Mammals and birds, which are directly descended from a group of dinosaurs called theropods, are warm blooded, or endothermic, meaning they produce their own body temperature.

Generating your own heat is an expensive lifestyle for animals and requires a lot more energy consumption.

However, it provides benefits as it allows animals to function at a higher level when there aren't any external heat sources nearby, such as during the night or winter.

Dr Dawson is the lead author of the new study in the journal Science Advances which tested eggshell fossils from three major dinosaur groups.

Using a technique called clumped isotope paleothermometry, the researchers figured out what the internal temperatures of dinosaurs were as the eggs inside them formed.

Shells from species including the meat-eating theropod Troodon, the duck-billed Maiasaura, and the Megaloolithus, were all found to have been grown at temperatures significantly above that of the environment around them.
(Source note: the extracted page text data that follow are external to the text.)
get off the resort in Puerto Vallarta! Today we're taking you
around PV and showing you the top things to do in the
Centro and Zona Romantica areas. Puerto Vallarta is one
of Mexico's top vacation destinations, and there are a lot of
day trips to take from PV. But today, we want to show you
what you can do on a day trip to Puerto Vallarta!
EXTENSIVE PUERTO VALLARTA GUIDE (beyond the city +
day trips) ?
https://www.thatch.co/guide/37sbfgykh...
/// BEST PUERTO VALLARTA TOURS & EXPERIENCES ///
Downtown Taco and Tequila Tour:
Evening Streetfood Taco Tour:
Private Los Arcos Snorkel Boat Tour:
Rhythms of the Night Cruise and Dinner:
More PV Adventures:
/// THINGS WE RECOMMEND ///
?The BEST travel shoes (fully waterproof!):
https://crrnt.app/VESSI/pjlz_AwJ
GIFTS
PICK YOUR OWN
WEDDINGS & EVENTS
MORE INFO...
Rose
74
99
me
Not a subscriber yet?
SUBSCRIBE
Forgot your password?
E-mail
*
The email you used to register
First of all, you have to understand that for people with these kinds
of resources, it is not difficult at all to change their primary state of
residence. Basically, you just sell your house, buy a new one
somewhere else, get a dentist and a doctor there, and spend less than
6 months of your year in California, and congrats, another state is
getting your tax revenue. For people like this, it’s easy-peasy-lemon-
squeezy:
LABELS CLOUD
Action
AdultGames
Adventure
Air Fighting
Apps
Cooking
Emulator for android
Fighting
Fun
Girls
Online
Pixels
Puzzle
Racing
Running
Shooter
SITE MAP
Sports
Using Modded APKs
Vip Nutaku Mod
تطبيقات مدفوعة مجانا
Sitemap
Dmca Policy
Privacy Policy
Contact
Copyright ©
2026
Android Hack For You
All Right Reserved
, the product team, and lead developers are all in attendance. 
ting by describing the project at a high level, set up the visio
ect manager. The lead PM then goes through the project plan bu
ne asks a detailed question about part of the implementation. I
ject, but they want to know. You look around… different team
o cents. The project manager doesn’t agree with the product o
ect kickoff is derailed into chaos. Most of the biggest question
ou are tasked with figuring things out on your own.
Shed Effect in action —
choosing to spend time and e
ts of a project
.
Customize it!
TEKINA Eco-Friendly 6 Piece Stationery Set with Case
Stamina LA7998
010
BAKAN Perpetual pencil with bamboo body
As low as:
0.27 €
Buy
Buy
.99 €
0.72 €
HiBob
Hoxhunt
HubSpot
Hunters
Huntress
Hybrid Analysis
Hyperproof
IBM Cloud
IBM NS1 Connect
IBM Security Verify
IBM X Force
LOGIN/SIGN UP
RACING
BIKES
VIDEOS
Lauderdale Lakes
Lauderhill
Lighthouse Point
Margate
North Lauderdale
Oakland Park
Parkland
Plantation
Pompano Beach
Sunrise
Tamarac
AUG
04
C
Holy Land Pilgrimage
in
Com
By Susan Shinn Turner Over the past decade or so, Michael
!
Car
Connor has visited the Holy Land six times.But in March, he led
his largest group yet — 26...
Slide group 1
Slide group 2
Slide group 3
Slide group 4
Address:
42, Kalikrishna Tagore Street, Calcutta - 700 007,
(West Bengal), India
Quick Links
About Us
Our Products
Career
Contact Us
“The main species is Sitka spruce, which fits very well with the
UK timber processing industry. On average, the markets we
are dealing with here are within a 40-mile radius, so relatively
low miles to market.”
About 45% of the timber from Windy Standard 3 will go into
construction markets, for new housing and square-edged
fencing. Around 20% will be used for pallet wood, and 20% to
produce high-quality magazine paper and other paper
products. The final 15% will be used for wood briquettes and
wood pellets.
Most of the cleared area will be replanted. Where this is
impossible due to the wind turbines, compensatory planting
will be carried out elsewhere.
"What we found indicates that the ability to metabolically raise their temperatures above the environment was an early, evolved trait for dinosaurs," Dr Dawson said.

One of the study's implications concerns the evolution of feathers in regards to their development in birds.

"It's possible that dense feathers were primarily selected for insulation, as body size decreased in theropod dinosaurs on the evolutionary pathway to modern birds," Dr Dawson said.

"Feathers could have then later been co-opted for sexual display or flying."